El defensor intentó cortar un centro y acabó introduciendo el balón en su propia portería. Colombia perdió 2-1, quedó prácticamente eliminada y Escobar regresó a su país después del torneo. El 2 de julio de 1994, en Medellín, tuvo una discusión a la salida de un local con los hermanos Gallón Henao, vinculados al narcotráfico. Su chófer, Humberto Muñoz Castro, bajó del vehículo y le disparó seis veces. Posteriormente fue condenado a más de 20 años de prisión.

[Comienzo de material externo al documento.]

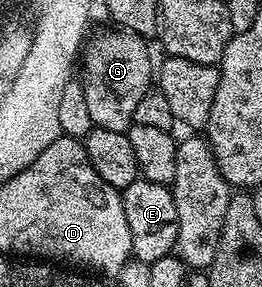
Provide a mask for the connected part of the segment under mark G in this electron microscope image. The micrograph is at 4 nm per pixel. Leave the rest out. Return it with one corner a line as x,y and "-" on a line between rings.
113,31
117,32
101,32
94,40
92,37
88,41
79,68
79,83
91,124
103,130
128,133
134,124
135,106
139,106
143,94
147,94
154,83
155,60
153,64
149,48
145,45
148,43
142,37
134,32

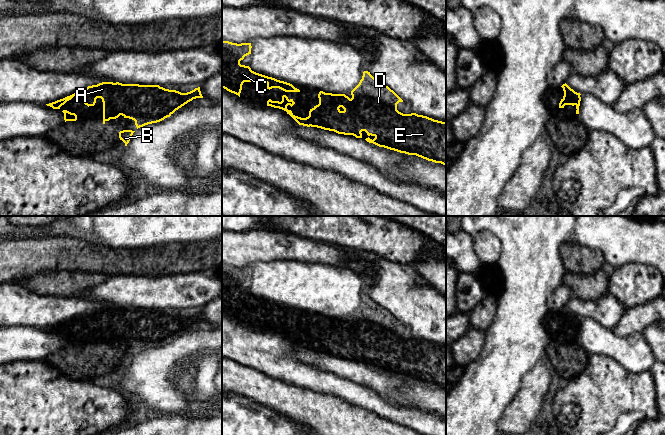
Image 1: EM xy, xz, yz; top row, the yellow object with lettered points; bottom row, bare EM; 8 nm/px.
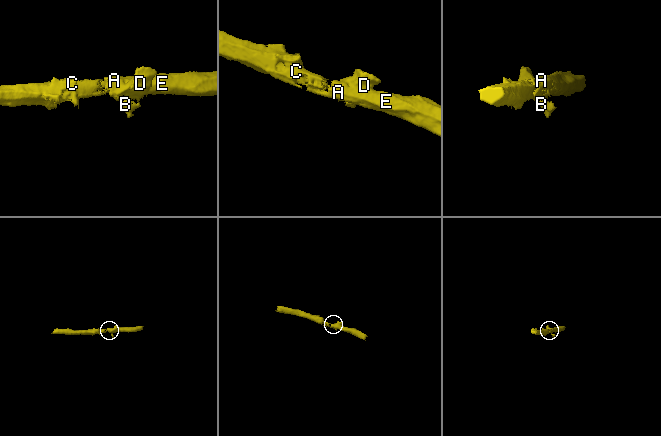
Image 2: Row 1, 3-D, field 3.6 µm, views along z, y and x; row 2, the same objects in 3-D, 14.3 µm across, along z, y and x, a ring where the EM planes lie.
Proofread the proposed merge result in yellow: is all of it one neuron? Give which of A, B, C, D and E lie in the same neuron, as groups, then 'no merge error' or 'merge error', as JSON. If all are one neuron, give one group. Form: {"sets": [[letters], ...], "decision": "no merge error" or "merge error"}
{"sets": [["A", "B", "C", "D", "E"]], "decision": "no merge error"}

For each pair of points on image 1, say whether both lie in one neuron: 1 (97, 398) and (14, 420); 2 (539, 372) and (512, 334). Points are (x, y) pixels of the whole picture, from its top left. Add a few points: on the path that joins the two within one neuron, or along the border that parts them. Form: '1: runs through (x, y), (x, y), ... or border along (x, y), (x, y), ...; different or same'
1: runs through (76, 409), (35, 416); same
2: border along (538, 361), (524, 376), (521, 385); different

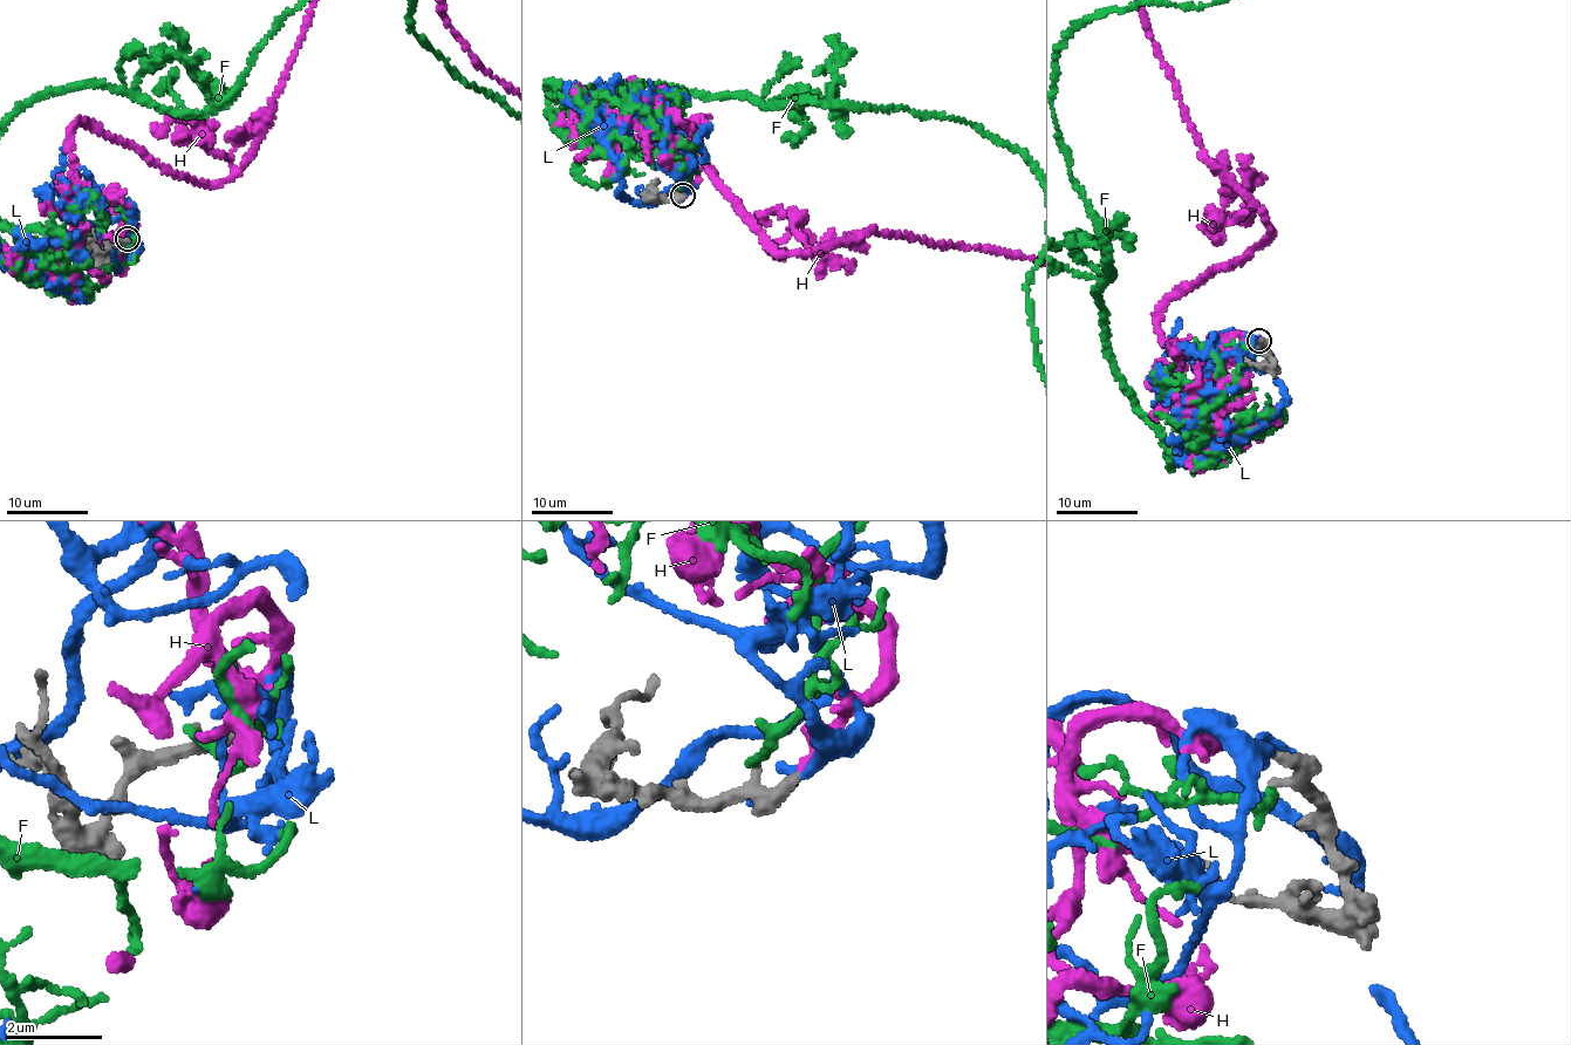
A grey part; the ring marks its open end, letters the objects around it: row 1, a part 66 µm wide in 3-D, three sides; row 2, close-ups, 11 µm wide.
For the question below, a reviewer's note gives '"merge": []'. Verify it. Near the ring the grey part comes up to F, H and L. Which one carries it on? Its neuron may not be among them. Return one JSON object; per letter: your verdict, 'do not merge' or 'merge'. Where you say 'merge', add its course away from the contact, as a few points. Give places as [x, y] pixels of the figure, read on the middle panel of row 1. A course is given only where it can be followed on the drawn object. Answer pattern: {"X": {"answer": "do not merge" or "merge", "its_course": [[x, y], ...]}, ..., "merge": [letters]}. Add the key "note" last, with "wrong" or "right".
{"F": {"answer": "do not merge"}, "H": {"answer": "merge"}, "L": {"answer": "do not merge"}, "merge": ["H"], "note": "wrong"}

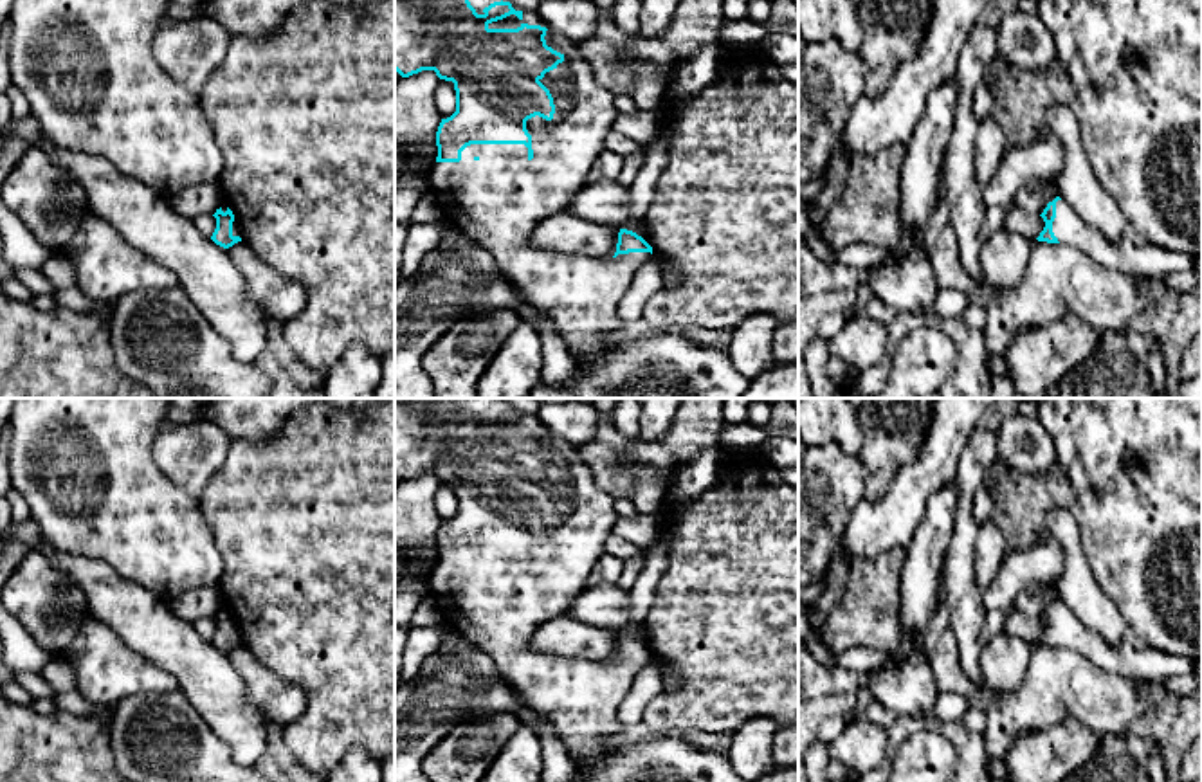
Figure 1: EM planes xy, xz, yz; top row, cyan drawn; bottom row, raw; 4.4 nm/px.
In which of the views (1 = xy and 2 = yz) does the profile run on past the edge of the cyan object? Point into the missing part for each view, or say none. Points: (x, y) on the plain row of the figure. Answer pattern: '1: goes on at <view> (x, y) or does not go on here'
1: goes on at xy (236, 635)
2: goes on at yz (1145, 663)

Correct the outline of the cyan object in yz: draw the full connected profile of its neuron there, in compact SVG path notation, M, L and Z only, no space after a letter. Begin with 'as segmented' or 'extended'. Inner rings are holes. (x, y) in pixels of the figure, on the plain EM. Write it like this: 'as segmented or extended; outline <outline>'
extended; outline M1060 600L1049 605L1040 620L1045 631L1038 645L1072 649L1101 670L1132 681L1166 681L1171 676L1193 672L1195 667L1195 661L1186 656L1146 645L1139 649L1125 640L1112 645L1087 629Z

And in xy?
extended; outline M223 607L216 616L213 618L216 622L216 632L211 640L211 643L223 650L229 652L234 647L241 645L241 634L234 623L232 614Z

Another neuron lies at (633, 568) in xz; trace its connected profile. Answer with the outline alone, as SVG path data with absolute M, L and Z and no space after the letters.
M642 555L638 559L634 559L634 560L625 562L625 569L624 569L622 577L616 580L616 584L622 589L627 589L629 591L633 587L634 580L638 578L638 575L643 569L645 557L647 555Z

Tres décadas después, Escobar continúa siendo recordado como una de las víctimas más trágicas de la historia del fútbol. Su asesinato dejó una advertencia que todavía resuena: un partido puede terminar en 90 minutos, pero las consecuencias de lo que ocurre dentro del campo pueden continuar mucho después.
Sorloth y la frontera que las redes han borrado
El caso más reciente es el de Alexander Sorloth. El delantero del Atlético de Madrid quedó señalado por una acción durante los cuartos de final del Mundial contra Inglaterra. Noruega perdió 2-1 en la prórroga después de que Sorloth tuviera una ocasión clarísima para poner por delante a su selección y decidiera finalizar la jugada en lugar de asistir a Erling Haaland.
Después de la eliminación, su pareja, Lena Selnes, denunció una oleada de insultos y amenazas que llegaron tanto a través de las redes sociales como por correo electrónico. Entre los mensajes había amenazas de muerte dirigidas contra el delantero y también ataques contra ella. Selnes anunció que tomaría medidas legales contra los responsables.
Sorloth no es el único. Los informes policiales del Mundial recogieron también amenazas contra futbolistas como Jaminton Campaz y Lucas Digne, mientras que el árbitro francés François Letexier recibió más de 6.000 amenazas en su teléfono personal después del Argentina-Egipto. Su familia y su vivienda tuvieron que recibir protección policial.
El problema ya no es que el fútbol genere pasión. Siempre la ha generado. El problema aparece cuando la pasión se convierte en derecho a acosar, perseguir o amenazar. El jugador falla un penalti, pierde un balón o toma una mala decisión y el partido termina. Pero para algunos aficionados, la pantalla parece haber eliminado esa frontera.
El fútbol sigue necesitando héroes, villanos y emociones. Lo que no debería necesitar son víctimas.